Let’s be honest that they are somewhat justified. That is to say, there is a lot of mediocrity, incompetence, and limited consciousness around. Indeed, the human species as a whole is at most 14% evolved in their consciousness from the caveman days—and for a lot of folks, a lot less. (My friend Zordak from another planet—as I playfully use this thematic device—notes that many species are much farther along, consciousness-wise.)  So it’s easy for dumb people to experience other people as dumb (projection) for, say, not understanding them when the victimized martyr is (he thinks) being perfectly clear, if the other person would just try and understand, just listen, for goodness sakes. The idea that the speaker is by no means clear is inconceivable. He thinks-feels, “I know what I’m trying to say.”

However, what’s missing is the awareness that perfectly smart, caring people can engage in misunderstanding communications! It happens all the time. It recently happened to me (as I note in another recent blog). Often I myself (with a lot of education and introspection and sensitivity to interpersonal dynamics, etc.) don’t know half clearly enough what I’m trying to say. In people who do victimoid cruelty, they feel they do know what they sort of mean and are infuriated that the other people involved don’t get the message clearly. Such people may lace their positive intentions with curses and defensive posturings so that any outsider watching this conversation would think the speaker hostile. And if this were pointed out, it would be met with incredulity: “What, me?!? After all I do for these ungrateful others (wife, family, co-worker, supervisors, etc.)” It would just end up being more fuel for the fire inside. It would be too shaming to be compatible with the threads of self-esteem needed to stay in the game.
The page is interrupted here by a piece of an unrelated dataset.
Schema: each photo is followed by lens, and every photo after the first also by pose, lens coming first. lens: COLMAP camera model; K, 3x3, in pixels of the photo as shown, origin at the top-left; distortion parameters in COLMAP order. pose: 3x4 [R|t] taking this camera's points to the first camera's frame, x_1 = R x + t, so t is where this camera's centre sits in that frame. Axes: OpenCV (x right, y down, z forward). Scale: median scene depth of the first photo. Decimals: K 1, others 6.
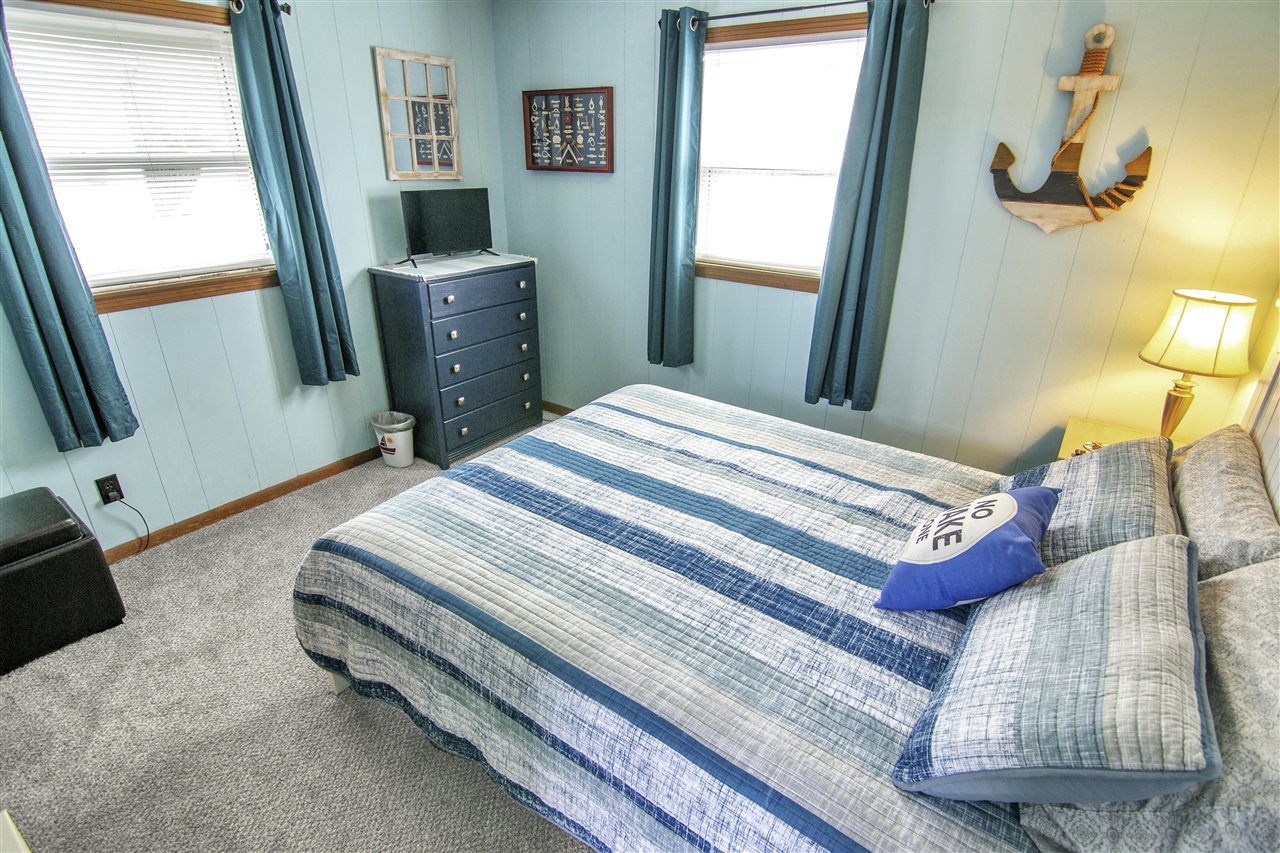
lens RADIAL K [[624.8, 0, 643.0], [0, 624.8, 423.4], [0, 0, 1]] dist [-0.013853, -0.004905]
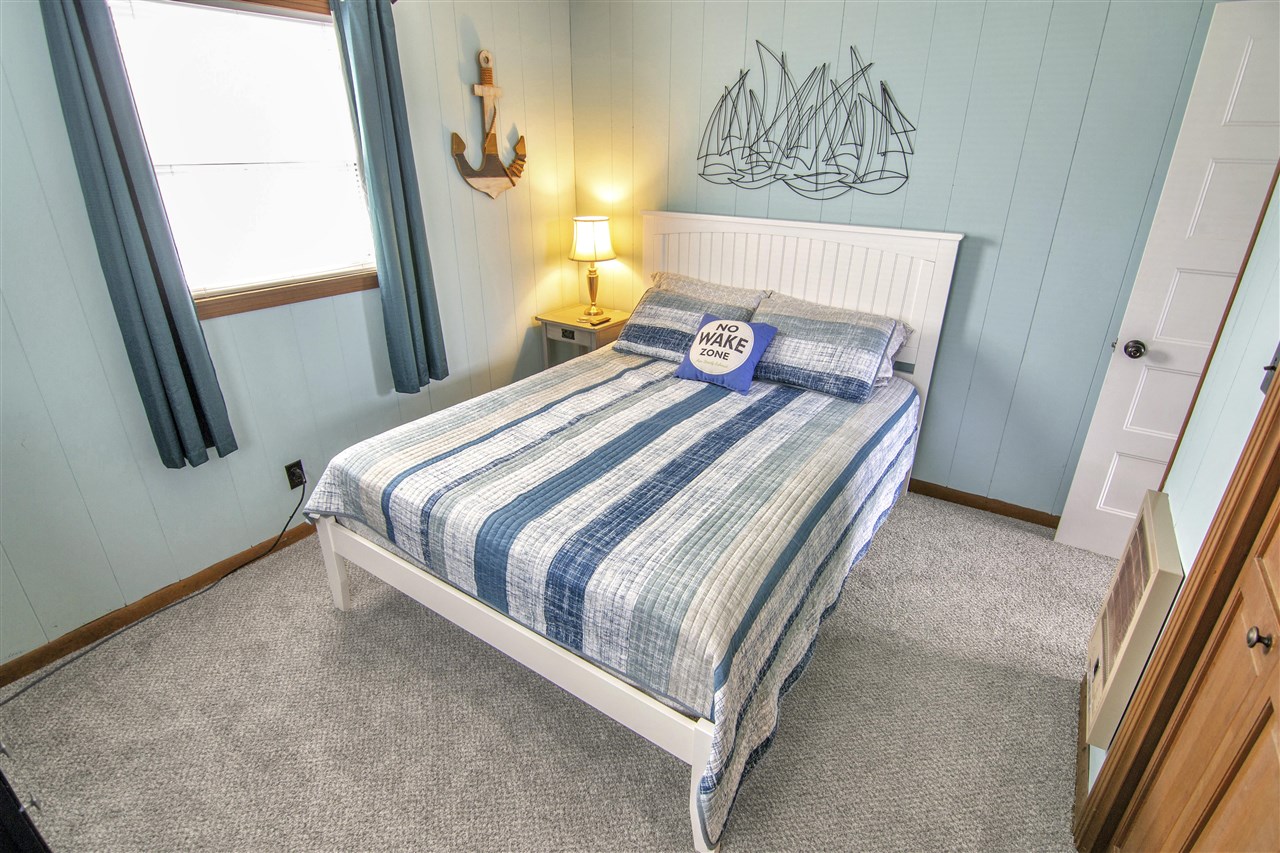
lens RADIAL K [[624.8, 0, 641.5], [0, 624.8, 423.8], [0, 0, 1]] dist [-0.013853, -0.004905]
pose [[-0.029182, -0.416939, 0.908466, -0.972212], [0.389081, 0.832437, 0.394543, -0.353169], [-0.920741, 0.364980, 0.137931, 0.784242]]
So consider the complex of those inclined to feel victimized even as they are cruel to others. Sometimes this is not overtly cruelty, either. Many are just grouchy, or cold, acting hurt and reproachful, as if the other person hasn’t done enough. There are lots of variations. If you know one of these folks, you feel bad that you haven’t done enough to make them feel better. They are able to subtly communicate that it is they who are the victims, they are the one who are hurt because they feel betrayed! Never mind that it might seem to the outside to be the behavior of a petty tyrant; from the perpetrator’s view he’s just trying to even up the game. (As I said, please don’t take this to be only referring to men; there are many women caught up in this sour pattern, too.)

This pattern also explains to some extent why many people wouldn’t think of asking anyone for therapeutic help: There’s nothing wrong with them: The problem is how to make the others—the less powerful family members, usually—live up to their expectations. (They can’t understand why some kids rebel in their homes.) It also explains a fair amount of the resistance of some family members and even the primary patient in therapy: They don’t want to change their deeper attitudes—those are okay—they just want help in getting relief from the pain (usually anxiety, depression, or a bit of both) of the consequences of the (to them) entirely natural and justified behavior that goes with those attitudes. Their spouses leave them, their kids rebel, they can’t understand why—after all they’ve done—they imagine that it is they who are the victims.

What to do? Teach psychological literacy, and one key principle is to be curious about how you yourself might be mistaken. This is called intellectual humility. It can only be learned in a school system that doesn’t depend on fear and shame as a motivator. In the present system, kids become allergic to shame and develop a hard and somewhat brittle shell of false pride, which feeds the aforementioned system. Really, it’s far more complex and there’s no simple answer; but it starts with the idea of humility.